■ Aim of the task:
Output the data in full. Keep every entry exactly as written.

** Opening Provided records block **

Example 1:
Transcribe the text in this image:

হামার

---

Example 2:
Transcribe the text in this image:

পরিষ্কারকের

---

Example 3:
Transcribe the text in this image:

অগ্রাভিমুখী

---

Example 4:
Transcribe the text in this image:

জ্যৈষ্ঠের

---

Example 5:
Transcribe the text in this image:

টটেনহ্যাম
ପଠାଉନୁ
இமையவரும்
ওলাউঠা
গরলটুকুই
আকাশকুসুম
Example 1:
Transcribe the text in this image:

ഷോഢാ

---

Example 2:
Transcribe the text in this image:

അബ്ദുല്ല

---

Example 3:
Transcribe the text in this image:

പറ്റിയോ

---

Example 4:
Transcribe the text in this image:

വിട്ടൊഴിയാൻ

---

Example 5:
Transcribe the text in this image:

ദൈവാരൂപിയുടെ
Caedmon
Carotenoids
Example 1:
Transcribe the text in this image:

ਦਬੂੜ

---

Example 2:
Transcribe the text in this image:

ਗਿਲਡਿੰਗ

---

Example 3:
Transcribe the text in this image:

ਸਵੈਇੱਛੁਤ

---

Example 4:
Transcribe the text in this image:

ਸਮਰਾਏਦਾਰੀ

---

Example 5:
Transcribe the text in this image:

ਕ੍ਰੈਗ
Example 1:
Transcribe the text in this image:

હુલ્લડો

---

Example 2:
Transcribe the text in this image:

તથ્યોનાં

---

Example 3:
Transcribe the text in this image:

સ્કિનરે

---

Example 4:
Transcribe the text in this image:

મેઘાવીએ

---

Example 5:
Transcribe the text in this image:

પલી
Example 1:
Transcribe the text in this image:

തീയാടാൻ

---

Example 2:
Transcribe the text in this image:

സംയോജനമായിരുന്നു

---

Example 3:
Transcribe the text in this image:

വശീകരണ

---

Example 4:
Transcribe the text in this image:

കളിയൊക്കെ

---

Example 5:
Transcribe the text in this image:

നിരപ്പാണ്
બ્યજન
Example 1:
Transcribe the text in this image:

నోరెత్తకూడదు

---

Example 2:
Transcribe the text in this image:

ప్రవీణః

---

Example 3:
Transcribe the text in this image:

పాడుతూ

** Closing Provided records block **

■ Task response:
Example 1:
Transcribe the text in this image:

হামার

---

Example 2:
Transcribe the text in this image:

পরিষ্কারকের

---

Example 3:
Transcribe the text in this image:

অগ্রাভিমুখী

---

Example 4:
Transcribe the text in this image:

জ্যৈষ্ঠের

---

Example 5:
Transcribe the text in this image:

টটেনহ্যাম
ପଠାଉନୁ
இமையவரும்
ওলাউঠা
গরলটুকুই
আকাশকুসুম
Example 1:
Transcribe the text in this image:

ഷോഢാ

---

Example 2:
Transcribe the text in this image:

അബ്ദുല്ല

---

Example 3:
Transcribe the text in this image:

പറ്റിയോ

---

Example 4:
Transcribe the text in this image:

വിട്ടൊഴിയാൻ

---

Example 5:
Transcribe the text in this image:

ദൈവാരൂപിയുടെ
Caedmon
Carotenoids
Example 1:
Transcribe the text in this image:

ਦਬੂੜ

---

Example 2:
Transcribe the text in this image:

ਗਿਲਡਿੰਗ

---

Example 3:
Transcribe the text in this image:

ਸਵੈਇੱਛੁਤ

---

Example 4:
Transcribe the text in this image:

ਸਮਰਾਏਦਾਰੀ

---

Example 5:
Transcribe the text in this image:

ਕ੍ਰੈਗ
Example 1:
Transcribe the text in this image:

હુલ્લડો

---

Example 2:
Transcribe the text in this image:

તથ્યોનાં

---

Example 3:
Transcribe the text in this image:

સ્કિનરે

---

Example 4:
Transcribe the text in this image:

મેઘાવીએ

---

Example 5:
Transcribe the text in this image:

પલી
Example 1:
Transcribe the text in this image:

തീയാടാൻ

---

Example 2:
Transcribe the text in this image:

സംയോജനമായിരുന്നു

---

Example 3:
Transcribe the text in this image:

വശീകരണ

---

Example 4:
Transcribe the text in this image:

കളിയൊക്കെ

---

Example 5:
Transcribe the text in this image:

നിരപ്പാണ്
બ્યજન
Example 1:
Transcribe the text in this image:

నోరెత్తకూడదు

---

Example 2:
Transcribe the text in this image:

ప్రవీణః

---

Example 3:
Transcribe the text in this image:

పాడుతూ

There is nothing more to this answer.